Imagine you're on a walking tour through some of the west side's oldest residential neighborhoods such as the Carpenter, Brewster or Oak Hill districts, enjoying the beautifully preserved and charming blend of Petaluma's architectural heritage that binds these areas and gives them character.
If you like what you see, it wouldn't be inappropriate to pause for a moment to thank a dedicated group of individuals who spearheaded the 1985 City Council ordinance that designated six square blocks, totaling 77 homes, most of them built prior to 1925, as the city's first official historical preservation district.
The district was formed following a vociferous community outcry that sought guidelines requiring architectural changes in new construction and remodeling be reviewed by the city's Historic and Cultural Preservation Committee. What provoked the architectural kerfuffle was a proposed modern-style duplex that historical preservationists felt clashed with the existing residences.
Phyllis Rankin joined the fray by leading a petition drive with hopes of preventing property owners from making drastic changes to their buildings or eliminating them altogether, such as the earlier razing of the old City Hall, Washington Grammar School, the Healy mansion (Sorensen Funeral Home) and other historically significant structures.
A native of San Francisco, Phyllis lived in Petaluma as a child before moving to Alaska, Colorado and Los Angeles before returning here in 1972 along with her husband and five children.

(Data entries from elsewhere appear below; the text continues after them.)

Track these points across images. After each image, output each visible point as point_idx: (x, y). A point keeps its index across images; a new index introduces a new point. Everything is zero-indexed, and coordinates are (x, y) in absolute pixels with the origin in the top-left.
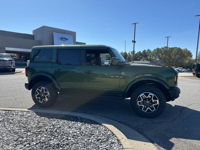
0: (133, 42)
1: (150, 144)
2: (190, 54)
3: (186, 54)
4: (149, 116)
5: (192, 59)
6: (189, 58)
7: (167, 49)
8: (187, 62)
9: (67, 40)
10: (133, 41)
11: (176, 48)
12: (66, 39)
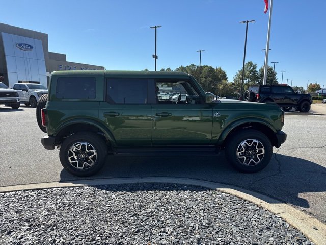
0: (153, 57)
1: (284, 204)
2: (224, 77)
3: (219, 76)
4: (253, 170)
5: (227, 83)
6: (224, 81)
7: (195, 68)
8: (221, 87)
9: (31, 48)
10: (153, 55)
11: (207, 66)
12: (29, 46)
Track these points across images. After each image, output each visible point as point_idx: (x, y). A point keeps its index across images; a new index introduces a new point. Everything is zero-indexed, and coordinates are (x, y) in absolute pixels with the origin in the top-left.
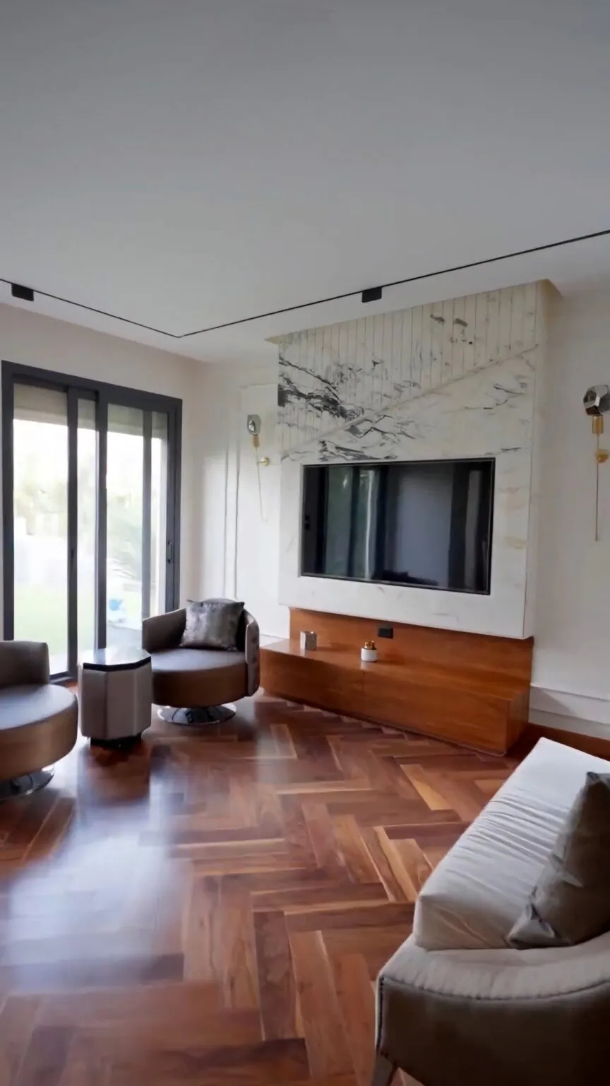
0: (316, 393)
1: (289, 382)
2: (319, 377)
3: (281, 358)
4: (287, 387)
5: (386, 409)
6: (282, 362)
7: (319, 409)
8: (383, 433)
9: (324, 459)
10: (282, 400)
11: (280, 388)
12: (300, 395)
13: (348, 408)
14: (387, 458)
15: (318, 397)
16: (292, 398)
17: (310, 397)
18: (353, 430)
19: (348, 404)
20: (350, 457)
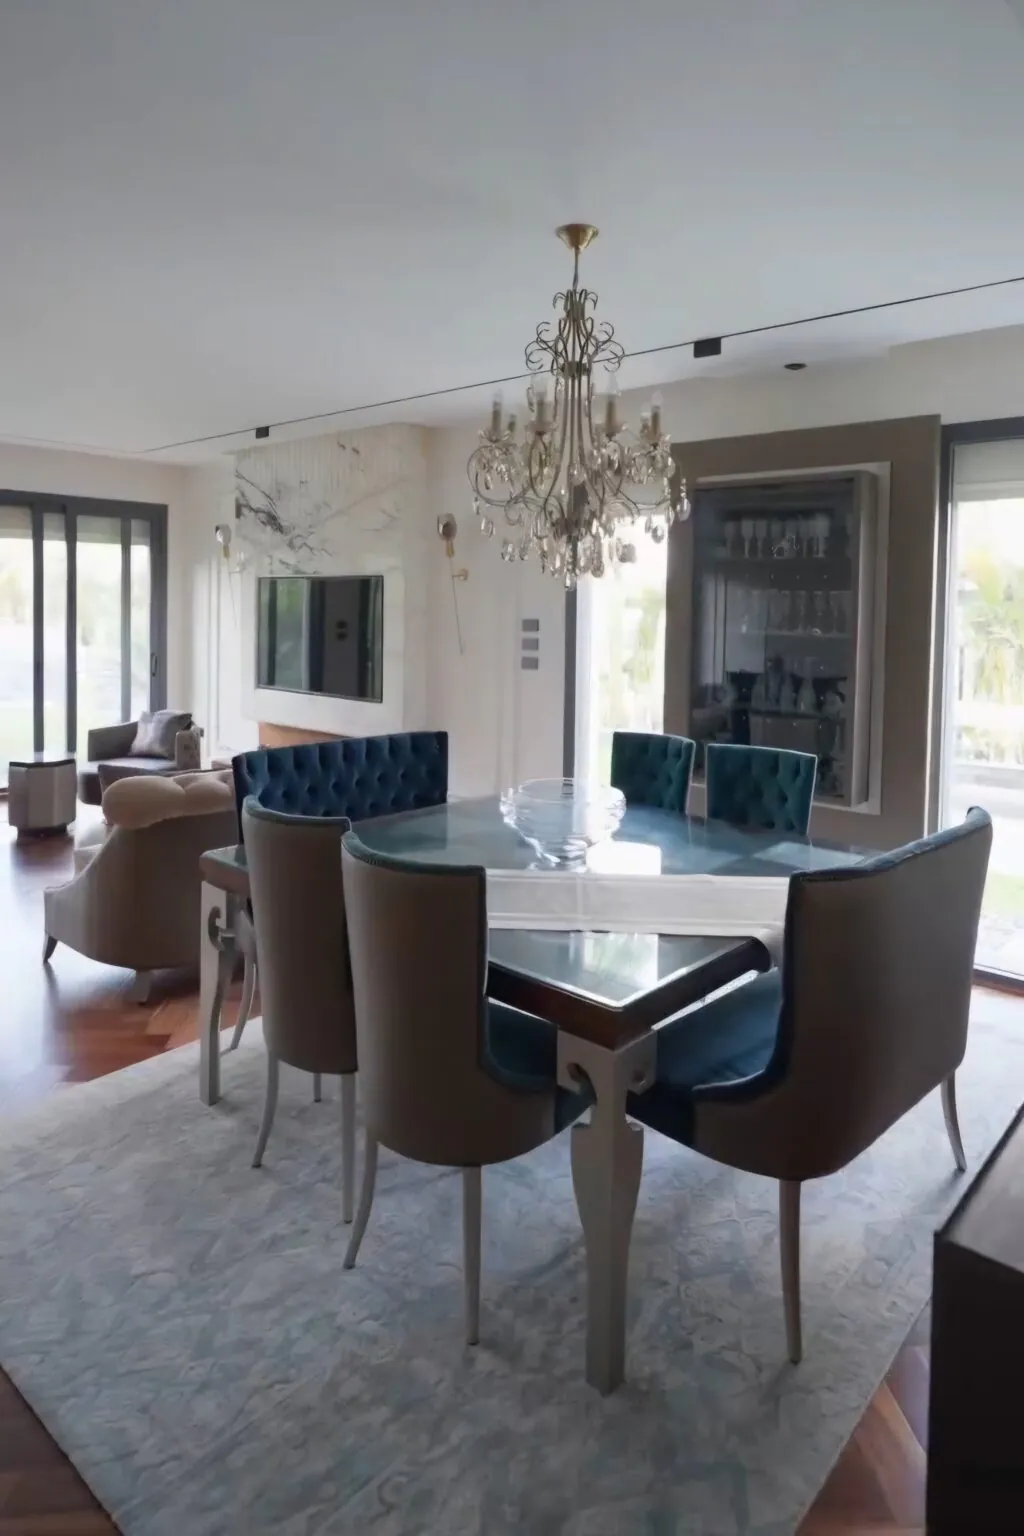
0: (263, 508)
1: (243, 495)
2: (264, 492)
3: (237, 471)
4: (242, 501)
5: (310, 527)
6: (239, 476)
7: (263, 523)
8: (311, 549)
9: (271, 572)
10: (239, 514)
11: (237, 501)
12: (251, 509)
13: (283, 524)
14: (314, 573)
15: (263, 512)
16: (245, 511)
17: (257, 511)
18: (291, 545)
19: (284, 520)
20: (289, 571)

Always wanting to live in an old house, she made an exhaustive search before finding the one she wanted: a prominent 10-room Victorian at 600 B St., originally built for Dr. H.S. Gossage in 1898.
"It's such a great experience to live in a big old house. This is where my heart is, it's become my lifetime project," said Rankin, just the fifth owner of the 113-year-old property.
The roundabout journey that led to her current front door began when her parents, Phillip and Betty Bell, along with Phyllis and her brother, moved from San Francisco to Montana, where her father learned the refrigeration trade. They came to Petaluma in 1942, where Phillip Bell opened Bell Engineering, and the family lived at 941 B St. until they moved to Anchorage, Alaska in 1949.
Phyllis left Alaska for Western State College in Colorado to study art and drama and, "because the school had its own ski run." In 1954 she married Los Angeles native Jack Rankin, a Pacific Telephone employee, and the couple lived in Southern California before moving to Mill Valley in 1970 and to Petaluma two years later.
She became involved with Heritage Homes when the historic 1906 Carnegie Library was being threatened with demolition and later served on the Petaluma Historical Museum's first board of directors.
"I was a bookish child and I didn't want them to do anything with my library," declared Rankin.
Twelve-foot ceilings and antique furniture nicely complement every room of her home, and old seed bins from the former M. Vonsen Co. feed store offer a vintage touch to the library of the residence that's been a feature of the Heritage Homes tour. "
This house has always been a work in progress. When we moved here, we enthusiastically did the upkeep. We've painted three times, replaced the roof twice, and I've replaced the wallpaper in almost every room."
For many years, Phyllis could be seen riding her eye-catching 1937 Pilot bicycle all over town. Completely restored in 1991, with new spokes, new paint, and fresh chrome, the bike had been her prized possession since childhood before it was stolen from her yard last summer. She'd like it back.